D. The λ-Calculus and Type Theory
D.1 Church’s Lambda Calculus
According to Church, a
function is a rule of correspondence by which when anything is given (as argument) another thing (the value of the function for that argument) may be obtained. (1941 [BE: 201])
The λ-calculi are essentially a family of notations for representing functions as such rules of correspondence rather than as graphs (i.e., sets or classes of ordered pairs of arguments and values).
The λ-operator is a monadic variable binding “abstraction” operator that allows one to build complex expressions that designate functions. For example, the occurrence of the numerical successor function—henceforth “\(S(x)\)”—in the form “\(S(x) \gt 1000\)” is meaningless until we pick a particular natural number as the value for “\(x\)”. In contrast, the occurrence of “\(S(x)\)” in the form “\(S(x)\) is primitive recursive” designates a particular function. Using “λ” we can build an expression that designates this function by writing
\[\lambda x [S(x)].\]We can also introduce n-adic λ-abstracts that designate n-ary functions (or functions of \(n\) variables) such as the dyadic
\[\lambda xy [x + y].\]Complex predicates including those from natural language can also be treated as functions—from individuals to truth values. For this reason, λ-abstracts have become part of the meta-language of formal semantics.(see Partee et al. 1990 as well as Heim & Kratzer 1998—two enormously influential textbooks). For example, from the form “\(x\) is a Polish diplomat and \(x\) is a great pianist”, we can obtain the corresponding complex predicate:
\[ \lambda x[x \text{ is a Polish diplomat and } x \text{ is a great pianist}]. \]Intuitively, this can be read as “is an individual who is both a Polish diplomat and a great pianist”. One can also build compound n-adic λ-abstracts from compound formulas. For example, from the form “\(x\) is evenly divisible by \(y\) and \(y\) is not evenly divisible by \(x\)” one can obtain
\[ \lambda xy[x \text{ is evenly divisible by } y \text{ and } y \text{ is not evenly divisible by } x]. \]In general, for any expression (form, formula, term, definite description, λ-abstract) Ψ and variables \(\ulcorner \alpha_1,\ldots \alpha_n \urcorner\), one can obtain
\[ \lambda \alpha_1,\ldots \alpha_n [\Psi\alpha_1,\ldots \alpha_n]. \]All such expressions are compound function expressions.

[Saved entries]
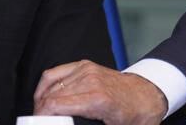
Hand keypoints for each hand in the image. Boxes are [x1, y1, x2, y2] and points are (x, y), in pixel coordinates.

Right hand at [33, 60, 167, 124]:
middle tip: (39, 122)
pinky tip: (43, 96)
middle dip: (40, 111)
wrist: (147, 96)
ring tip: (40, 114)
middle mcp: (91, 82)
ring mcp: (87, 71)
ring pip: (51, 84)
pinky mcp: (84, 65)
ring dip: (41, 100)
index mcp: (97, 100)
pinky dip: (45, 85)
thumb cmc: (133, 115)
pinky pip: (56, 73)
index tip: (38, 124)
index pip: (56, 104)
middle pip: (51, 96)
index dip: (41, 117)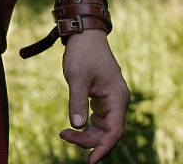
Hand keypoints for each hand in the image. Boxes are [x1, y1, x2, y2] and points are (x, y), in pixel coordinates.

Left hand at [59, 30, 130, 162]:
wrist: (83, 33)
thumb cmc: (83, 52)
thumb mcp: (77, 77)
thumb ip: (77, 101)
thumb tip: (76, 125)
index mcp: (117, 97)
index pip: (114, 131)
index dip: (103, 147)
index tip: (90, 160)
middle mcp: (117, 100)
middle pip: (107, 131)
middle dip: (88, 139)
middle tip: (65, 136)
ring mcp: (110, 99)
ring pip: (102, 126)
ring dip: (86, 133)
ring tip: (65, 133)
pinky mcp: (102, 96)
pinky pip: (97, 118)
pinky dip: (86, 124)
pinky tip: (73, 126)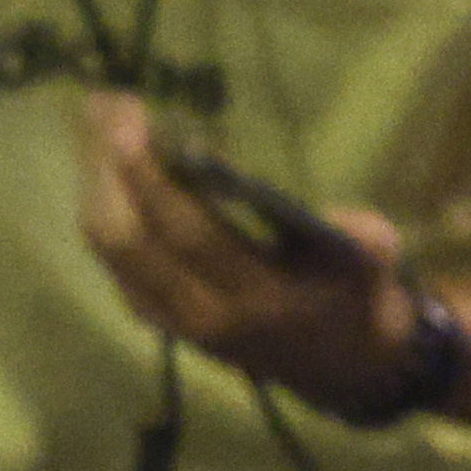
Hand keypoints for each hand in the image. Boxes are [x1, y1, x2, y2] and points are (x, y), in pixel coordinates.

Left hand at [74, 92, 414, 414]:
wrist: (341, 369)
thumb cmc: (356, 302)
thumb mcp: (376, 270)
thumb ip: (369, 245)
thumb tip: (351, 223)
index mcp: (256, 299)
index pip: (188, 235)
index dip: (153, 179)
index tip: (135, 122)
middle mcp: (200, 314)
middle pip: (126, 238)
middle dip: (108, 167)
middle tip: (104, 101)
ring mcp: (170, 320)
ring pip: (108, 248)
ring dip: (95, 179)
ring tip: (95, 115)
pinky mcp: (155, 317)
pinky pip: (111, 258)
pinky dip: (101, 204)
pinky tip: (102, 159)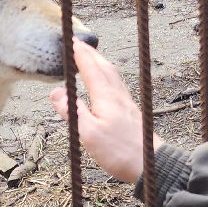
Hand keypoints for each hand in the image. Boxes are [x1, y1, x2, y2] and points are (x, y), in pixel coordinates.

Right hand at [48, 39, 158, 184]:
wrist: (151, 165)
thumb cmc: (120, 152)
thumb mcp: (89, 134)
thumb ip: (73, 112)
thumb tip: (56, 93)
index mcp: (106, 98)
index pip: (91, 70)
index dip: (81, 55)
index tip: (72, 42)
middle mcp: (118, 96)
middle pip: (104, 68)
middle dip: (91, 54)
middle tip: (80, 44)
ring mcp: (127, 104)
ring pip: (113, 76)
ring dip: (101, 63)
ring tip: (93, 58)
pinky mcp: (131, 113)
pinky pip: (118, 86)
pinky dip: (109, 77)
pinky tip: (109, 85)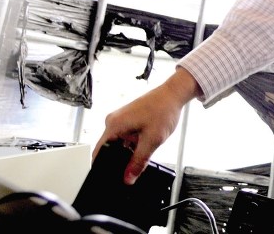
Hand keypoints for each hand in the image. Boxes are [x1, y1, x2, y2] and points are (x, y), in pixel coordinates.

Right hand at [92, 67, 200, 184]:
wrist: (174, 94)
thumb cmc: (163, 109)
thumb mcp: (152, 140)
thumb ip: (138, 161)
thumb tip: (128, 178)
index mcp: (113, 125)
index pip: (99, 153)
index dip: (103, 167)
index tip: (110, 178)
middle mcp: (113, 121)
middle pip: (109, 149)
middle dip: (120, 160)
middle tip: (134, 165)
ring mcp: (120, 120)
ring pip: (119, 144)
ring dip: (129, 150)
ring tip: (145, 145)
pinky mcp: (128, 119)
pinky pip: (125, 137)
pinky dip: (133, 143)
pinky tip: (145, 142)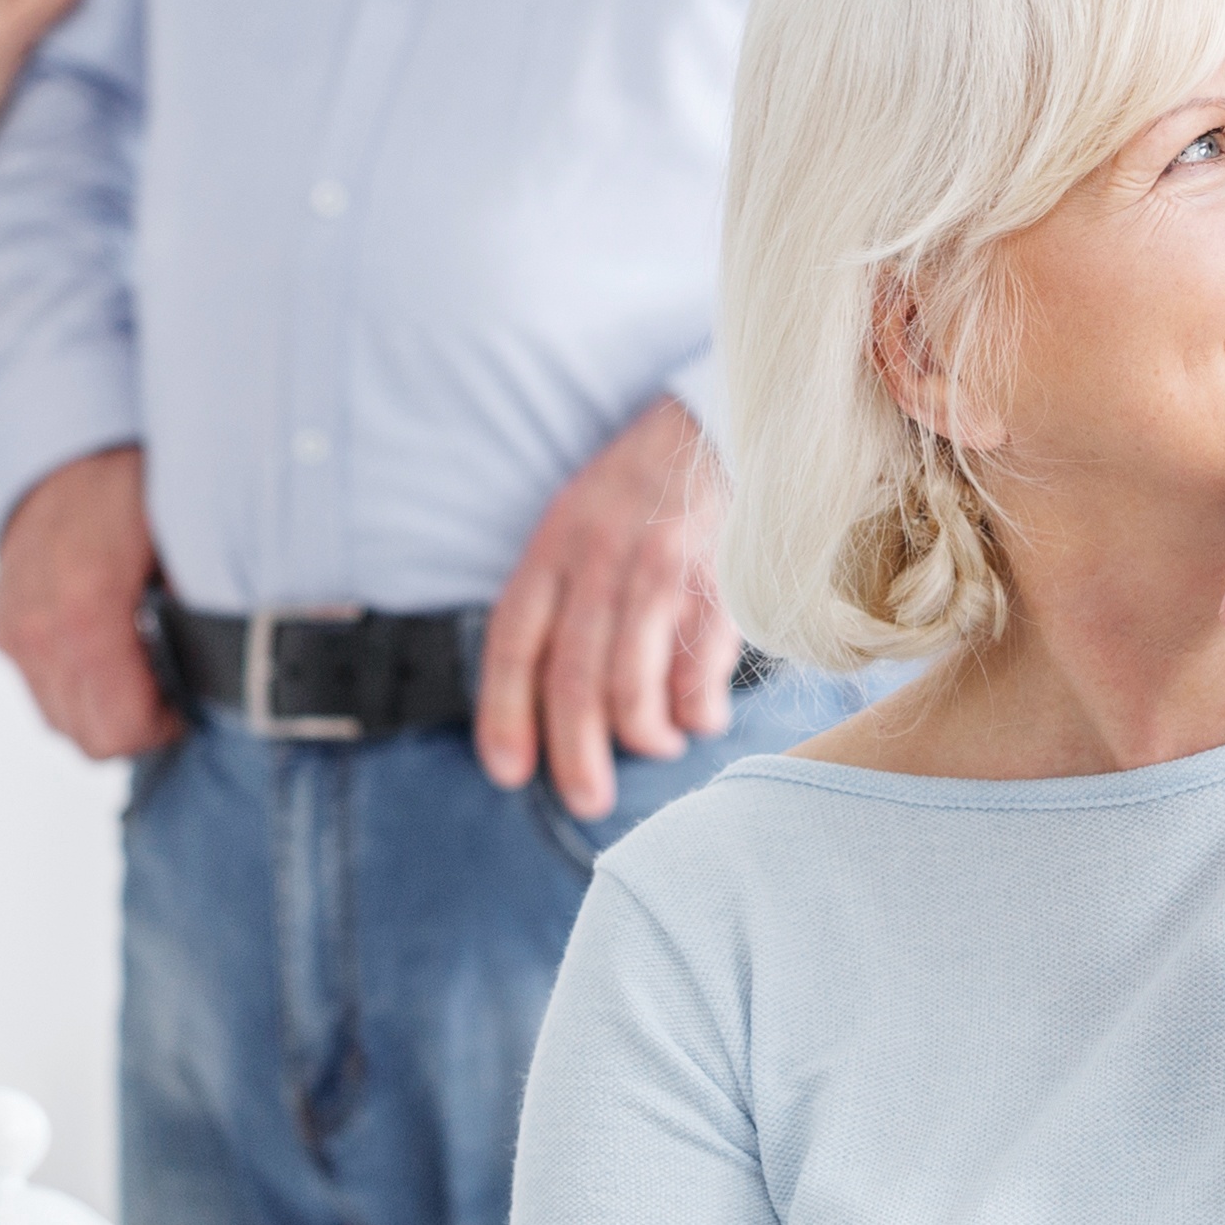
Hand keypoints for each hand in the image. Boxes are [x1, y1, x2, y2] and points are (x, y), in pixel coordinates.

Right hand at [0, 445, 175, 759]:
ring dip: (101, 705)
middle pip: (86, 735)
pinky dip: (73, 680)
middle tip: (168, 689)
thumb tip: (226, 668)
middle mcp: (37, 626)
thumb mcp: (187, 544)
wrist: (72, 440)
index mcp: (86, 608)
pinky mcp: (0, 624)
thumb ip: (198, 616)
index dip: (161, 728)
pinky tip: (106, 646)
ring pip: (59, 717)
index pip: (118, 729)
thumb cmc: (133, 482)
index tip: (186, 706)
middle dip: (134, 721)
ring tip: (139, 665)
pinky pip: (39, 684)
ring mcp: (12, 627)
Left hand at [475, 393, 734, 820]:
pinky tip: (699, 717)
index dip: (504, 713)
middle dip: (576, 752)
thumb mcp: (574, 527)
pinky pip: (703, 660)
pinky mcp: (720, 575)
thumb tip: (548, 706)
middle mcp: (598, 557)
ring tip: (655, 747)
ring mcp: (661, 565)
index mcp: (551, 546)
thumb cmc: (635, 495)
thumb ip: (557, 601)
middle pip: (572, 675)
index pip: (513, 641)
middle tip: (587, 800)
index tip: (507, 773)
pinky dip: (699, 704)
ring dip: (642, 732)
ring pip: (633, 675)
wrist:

**TASKS AND EXERCISES:**
1) Using the λ-calculus passage, decide whether each statement agrees with it, answering yes or no and quoting the words that settle it: (a) the λ-calculi represent functions as graphs; (b) the λ-operator is a monadic variable binding abstraction operator; (c) "S(x)" in the form "S(x) > 1000" designates a particular function.
2) In the λ-calculus passage, complex predicates can be treated as functions from what to what?

**RESULTS FOR EACH TASK:**
1)
(a) No: "for representing functions as such rules of correspondence rather than as graphs"
(b) Yes: "The λ-operator is a monadic variable binding “abstraction” operator"
(c) No: "is meaningless until we pick a particular natural number"

2) From individuals to truth values.